Cette course à la consommation est présente dans nos quartiers populaires où parfois un téléphone dernier cri, une paire de basket griffée, une voiture allemande de grosse cylindrée devient une marque de reconnaissance et de réussite quitte à s’endetter au delà du raisonnable ou a travailler au noir.

Un chemin vers un bonheur vrai

Pour le pape, cette soif d’ « avoir » imposée par la société de consommation capitaliste est très différente du vrai bonheur : « Le mot “heureux” ou “bienheureux”, devient synonyme de “saint”, parce qu’il exprime le fait que la personne qui est fidèle à Dieu et qui vit sa Parole atteint, dans le don de soi, le vrai bonheur ». Il précise « Je ne parle pas de la joie consumériste et individualiste si répandue dans certaines expériences culturelles d’aujourd’hui. Car le consumérisme ne fait que surcharger le cœur ; il peut offrir des plaisirs occasionnels et éphémères, mais pas la joie. Je me réfère plutôt à cette joie qui se vit en communion, qui se partage et se distribue, car  »il y a plus de bonheur à donner qu’à recevoir » (Ac 20, 35) et  »Dieu aime celui qui donne avec joie » (2 Co 9, 7) ».

La société de consommation créée une dictature de l’épanouissement individuel qui est parfois renforcé par les nouvelles technologies : « La consommation de l’information superficielle et les formes de communication rapide et virtuelle peuvent également être un facteur d’abrutissement qui nous enlève tout notre temps et nous éloigne de la chair souffrante des frères. Au milieu de ce tourbillon actuel, l’Évangile vient résonner de nouveau pour nous offrir une vie différente, plus saine et plus heureuse ».

Des alternatives existent !

Cette vie plus heureuse est déjà à l’oeuvre dans certains endroits et notamment dans les quartiers populaires. C’est ce que soulignait le pape François dans son message à la première rencontre mondiale des mouvements populaires de 2014 : « Vous savez que dans les quartiers populaires où beaucoup d’entre vous vivent subsistent des valeurs désormais oubliées dans les centres enrichis. Ces lieux d’habitation sont bénis par une riche culture populaire, là, l’espace public n’est pas seulement un simple lieu de transit, mais une extension de sa propre maison, un lieu où créer des liens avec le voisinage ».

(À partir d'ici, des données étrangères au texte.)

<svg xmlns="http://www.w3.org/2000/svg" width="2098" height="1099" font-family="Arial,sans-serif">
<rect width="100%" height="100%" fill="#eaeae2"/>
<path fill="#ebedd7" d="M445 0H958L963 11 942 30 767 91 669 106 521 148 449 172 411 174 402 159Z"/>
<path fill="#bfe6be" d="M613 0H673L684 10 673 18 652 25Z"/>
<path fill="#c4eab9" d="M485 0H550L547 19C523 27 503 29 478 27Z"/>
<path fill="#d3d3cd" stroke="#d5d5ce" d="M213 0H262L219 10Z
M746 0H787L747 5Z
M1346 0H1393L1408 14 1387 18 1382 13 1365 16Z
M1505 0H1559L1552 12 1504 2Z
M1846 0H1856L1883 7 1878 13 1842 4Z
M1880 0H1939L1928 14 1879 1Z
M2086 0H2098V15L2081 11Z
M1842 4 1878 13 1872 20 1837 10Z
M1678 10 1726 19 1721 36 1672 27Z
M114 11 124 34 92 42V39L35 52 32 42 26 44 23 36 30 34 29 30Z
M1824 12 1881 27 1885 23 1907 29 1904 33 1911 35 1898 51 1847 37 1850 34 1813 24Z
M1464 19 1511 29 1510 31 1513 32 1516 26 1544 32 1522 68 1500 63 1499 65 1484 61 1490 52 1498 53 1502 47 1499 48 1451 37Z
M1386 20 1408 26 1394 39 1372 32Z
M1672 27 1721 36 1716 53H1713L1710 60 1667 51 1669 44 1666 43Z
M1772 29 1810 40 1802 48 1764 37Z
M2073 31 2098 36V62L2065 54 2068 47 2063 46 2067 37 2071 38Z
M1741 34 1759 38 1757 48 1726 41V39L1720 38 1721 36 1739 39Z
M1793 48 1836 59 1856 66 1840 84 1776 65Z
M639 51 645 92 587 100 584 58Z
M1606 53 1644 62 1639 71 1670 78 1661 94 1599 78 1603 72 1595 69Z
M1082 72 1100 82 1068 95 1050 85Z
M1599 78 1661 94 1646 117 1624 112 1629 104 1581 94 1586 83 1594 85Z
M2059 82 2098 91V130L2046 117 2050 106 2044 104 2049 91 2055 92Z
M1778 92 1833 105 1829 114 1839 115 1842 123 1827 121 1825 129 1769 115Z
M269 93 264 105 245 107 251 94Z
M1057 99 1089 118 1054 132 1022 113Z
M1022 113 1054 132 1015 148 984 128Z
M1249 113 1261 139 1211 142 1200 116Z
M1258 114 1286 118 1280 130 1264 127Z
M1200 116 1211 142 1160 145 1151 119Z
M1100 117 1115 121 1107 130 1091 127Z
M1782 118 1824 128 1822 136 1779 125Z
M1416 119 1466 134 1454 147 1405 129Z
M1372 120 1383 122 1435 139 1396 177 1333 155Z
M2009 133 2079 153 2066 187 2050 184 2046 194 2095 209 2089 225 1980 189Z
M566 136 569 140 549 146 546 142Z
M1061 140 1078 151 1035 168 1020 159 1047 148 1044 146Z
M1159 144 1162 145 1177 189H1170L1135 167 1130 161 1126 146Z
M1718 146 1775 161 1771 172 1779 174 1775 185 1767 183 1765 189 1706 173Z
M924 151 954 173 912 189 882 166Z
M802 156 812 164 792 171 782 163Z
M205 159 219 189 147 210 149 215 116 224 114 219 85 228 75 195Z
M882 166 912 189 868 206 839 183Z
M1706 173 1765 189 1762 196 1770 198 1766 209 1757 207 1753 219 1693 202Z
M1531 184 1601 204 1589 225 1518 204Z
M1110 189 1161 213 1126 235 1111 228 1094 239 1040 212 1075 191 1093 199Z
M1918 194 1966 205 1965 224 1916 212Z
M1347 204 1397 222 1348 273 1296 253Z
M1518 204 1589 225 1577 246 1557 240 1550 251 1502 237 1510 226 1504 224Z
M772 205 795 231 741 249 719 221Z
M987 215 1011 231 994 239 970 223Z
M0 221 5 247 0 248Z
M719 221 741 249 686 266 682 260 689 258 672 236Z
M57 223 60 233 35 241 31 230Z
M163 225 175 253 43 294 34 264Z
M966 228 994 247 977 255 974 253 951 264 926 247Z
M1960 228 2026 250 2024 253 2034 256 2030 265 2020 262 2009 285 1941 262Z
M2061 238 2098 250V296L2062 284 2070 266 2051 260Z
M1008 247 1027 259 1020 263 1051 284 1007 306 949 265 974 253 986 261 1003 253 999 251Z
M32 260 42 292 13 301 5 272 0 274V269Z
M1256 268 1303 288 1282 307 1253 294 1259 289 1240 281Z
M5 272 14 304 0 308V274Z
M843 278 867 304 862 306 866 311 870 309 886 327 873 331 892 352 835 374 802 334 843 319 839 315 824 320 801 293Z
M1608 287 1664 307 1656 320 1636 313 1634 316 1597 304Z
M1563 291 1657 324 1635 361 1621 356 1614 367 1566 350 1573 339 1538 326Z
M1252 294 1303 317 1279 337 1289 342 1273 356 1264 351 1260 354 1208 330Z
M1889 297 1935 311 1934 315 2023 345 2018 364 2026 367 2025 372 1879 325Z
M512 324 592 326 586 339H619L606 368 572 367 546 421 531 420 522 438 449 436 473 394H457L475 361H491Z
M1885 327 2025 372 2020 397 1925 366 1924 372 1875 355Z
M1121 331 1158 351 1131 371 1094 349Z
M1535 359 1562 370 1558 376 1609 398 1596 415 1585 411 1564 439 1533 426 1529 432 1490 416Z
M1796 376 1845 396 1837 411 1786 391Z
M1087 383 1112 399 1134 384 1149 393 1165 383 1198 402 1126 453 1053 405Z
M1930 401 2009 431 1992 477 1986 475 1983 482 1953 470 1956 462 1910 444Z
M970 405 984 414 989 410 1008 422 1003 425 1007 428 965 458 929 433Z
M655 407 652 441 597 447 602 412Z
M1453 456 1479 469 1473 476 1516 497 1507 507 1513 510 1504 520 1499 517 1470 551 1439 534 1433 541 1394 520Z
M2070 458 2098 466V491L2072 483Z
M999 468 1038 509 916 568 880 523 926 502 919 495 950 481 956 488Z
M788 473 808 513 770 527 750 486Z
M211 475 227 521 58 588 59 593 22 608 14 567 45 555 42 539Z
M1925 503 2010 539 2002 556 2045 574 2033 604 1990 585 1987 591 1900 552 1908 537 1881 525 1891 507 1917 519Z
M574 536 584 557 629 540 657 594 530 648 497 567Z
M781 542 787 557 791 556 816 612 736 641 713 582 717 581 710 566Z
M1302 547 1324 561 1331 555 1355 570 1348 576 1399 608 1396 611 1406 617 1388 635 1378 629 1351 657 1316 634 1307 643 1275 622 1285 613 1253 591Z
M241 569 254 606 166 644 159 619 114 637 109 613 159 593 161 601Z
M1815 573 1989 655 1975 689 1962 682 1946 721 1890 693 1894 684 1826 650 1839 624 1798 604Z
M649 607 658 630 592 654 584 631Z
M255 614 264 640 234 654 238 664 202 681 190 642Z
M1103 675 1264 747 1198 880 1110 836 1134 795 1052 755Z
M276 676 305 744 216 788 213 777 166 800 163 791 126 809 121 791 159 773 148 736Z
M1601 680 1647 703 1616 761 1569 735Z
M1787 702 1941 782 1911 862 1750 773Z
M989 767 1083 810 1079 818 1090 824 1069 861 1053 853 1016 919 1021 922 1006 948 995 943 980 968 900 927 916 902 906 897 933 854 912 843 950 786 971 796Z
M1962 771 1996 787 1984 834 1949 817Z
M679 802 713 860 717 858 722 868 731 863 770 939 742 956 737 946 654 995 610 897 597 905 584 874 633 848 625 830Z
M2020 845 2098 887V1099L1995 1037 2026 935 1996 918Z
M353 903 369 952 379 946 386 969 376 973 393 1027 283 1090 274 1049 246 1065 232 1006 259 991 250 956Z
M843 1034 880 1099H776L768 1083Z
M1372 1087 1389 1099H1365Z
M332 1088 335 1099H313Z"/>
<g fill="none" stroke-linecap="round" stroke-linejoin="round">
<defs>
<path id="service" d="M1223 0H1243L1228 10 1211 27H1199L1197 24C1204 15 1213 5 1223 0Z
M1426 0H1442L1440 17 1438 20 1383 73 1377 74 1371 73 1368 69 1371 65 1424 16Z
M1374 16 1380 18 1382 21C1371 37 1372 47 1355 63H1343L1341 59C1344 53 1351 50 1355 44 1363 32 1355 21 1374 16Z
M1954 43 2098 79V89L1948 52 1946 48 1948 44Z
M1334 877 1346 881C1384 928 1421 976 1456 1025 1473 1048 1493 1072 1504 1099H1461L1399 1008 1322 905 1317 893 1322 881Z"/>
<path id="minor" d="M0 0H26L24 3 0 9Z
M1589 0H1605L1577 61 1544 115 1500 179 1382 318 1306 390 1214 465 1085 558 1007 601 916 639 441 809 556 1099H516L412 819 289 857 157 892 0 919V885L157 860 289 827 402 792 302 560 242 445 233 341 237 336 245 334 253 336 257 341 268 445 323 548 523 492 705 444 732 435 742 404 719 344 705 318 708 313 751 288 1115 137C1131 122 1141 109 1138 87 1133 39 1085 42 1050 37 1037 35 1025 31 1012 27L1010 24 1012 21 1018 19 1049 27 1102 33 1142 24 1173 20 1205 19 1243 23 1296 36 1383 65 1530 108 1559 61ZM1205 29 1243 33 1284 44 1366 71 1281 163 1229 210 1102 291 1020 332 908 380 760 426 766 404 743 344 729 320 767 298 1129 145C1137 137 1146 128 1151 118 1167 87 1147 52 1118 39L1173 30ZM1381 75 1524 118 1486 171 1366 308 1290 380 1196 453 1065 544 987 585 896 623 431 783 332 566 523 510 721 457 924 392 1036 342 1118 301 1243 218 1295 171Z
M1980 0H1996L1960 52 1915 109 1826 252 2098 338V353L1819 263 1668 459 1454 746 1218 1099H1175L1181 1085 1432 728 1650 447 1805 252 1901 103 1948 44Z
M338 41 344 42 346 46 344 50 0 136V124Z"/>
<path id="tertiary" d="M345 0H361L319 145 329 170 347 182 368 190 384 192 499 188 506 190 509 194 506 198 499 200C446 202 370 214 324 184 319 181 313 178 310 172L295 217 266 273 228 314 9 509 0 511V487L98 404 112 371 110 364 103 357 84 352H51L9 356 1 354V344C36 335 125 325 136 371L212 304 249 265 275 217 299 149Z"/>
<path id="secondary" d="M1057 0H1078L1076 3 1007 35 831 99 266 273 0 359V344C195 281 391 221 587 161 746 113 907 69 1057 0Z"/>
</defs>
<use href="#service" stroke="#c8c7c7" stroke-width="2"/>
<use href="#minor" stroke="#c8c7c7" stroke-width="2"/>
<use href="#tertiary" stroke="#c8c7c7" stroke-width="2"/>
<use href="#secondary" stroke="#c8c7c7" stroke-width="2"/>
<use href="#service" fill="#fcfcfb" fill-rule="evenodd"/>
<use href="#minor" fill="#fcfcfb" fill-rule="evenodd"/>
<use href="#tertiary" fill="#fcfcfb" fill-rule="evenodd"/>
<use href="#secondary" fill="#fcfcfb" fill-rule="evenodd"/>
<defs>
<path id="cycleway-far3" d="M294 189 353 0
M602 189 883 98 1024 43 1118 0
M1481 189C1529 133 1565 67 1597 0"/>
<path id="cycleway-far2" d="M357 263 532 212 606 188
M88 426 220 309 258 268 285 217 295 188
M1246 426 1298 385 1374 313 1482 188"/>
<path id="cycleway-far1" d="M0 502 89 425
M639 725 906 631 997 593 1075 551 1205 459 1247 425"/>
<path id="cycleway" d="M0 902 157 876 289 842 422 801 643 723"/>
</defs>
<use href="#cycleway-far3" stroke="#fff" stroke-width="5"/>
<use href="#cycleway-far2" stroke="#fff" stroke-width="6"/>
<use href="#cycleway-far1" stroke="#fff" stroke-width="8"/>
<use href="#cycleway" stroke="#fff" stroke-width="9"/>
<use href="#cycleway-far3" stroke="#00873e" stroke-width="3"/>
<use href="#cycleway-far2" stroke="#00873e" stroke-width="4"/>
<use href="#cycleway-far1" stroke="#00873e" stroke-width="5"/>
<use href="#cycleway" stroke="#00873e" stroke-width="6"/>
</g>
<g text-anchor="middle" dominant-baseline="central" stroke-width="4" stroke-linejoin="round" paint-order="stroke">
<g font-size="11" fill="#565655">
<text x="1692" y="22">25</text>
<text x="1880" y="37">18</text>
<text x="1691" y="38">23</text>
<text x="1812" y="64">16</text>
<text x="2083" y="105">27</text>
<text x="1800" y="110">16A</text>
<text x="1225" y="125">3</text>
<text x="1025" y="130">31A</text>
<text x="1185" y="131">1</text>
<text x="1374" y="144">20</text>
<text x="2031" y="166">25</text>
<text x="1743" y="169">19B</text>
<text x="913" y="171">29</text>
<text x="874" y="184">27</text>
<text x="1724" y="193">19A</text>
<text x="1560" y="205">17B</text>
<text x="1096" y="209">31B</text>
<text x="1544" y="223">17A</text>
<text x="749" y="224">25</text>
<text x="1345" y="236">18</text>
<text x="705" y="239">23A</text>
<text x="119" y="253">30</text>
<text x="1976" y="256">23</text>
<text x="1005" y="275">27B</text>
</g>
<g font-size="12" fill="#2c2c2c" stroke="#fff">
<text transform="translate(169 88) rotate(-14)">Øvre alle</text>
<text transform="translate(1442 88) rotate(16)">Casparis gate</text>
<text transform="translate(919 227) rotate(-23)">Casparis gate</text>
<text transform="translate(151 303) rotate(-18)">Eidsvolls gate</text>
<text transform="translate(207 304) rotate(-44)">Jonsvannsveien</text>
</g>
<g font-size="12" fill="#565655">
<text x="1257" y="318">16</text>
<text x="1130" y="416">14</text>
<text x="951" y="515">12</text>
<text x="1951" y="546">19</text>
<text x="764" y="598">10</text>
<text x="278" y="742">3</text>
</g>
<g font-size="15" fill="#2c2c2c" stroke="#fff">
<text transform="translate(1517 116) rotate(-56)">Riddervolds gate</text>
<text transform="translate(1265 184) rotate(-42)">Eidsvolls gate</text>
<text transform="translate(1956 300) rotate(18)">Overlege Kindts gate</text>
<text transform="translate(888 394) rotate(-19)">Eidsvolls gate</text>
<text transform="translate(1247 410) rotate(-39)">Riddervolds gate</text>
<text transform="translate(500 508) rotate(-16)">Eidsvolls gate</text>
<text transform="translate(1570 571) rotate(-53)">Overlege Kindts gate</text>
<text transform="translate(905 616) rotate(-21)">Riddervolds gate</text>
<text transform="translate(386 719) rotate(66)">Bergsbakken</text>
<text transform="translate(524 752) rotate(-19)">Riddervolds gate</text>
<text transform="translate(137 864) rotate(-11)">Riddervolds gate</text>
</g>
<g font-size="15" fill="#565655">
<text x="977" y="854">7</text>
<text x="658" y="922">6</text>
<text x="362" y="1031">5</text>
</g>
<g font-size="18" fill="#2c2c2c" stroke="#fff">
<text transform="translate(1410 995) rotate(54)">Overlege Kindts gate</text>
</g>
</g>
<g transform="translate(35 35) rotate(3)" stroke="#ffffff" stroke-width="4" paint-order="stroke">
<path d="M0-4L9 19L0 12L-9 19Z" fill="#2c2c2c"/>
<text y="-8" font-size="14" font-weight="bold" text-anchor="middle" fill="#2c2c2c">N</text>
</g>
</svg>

Pour le pape, la société de consommation n’est donc pas une fatalité. Il faut lutter contre mais aussi apprendre a discerner : « Aujourd’hui, l’aptitude au discernement est redevenue particulièrement nécessaire. En effet, la vie actuelle offre d’énormes possibilités d’actions et de distractions et le monde les présente comme si elles étaient toutes valables et bonnes. Tout le monde, mais spécialement les jeunes, est exposé à un zapping constant. […] Sans la sagesse du discernement, nous pouvons devenir facilement des marionnettes à la merci des tendances du moment ».

Ce discernement doit conduire les chrétiens a oser une vie différente, « une existence austère et dépouillée » qui ouvre les portes d’un vrai bonheur, celui de la relation vraie avec les autres et avec Dieu.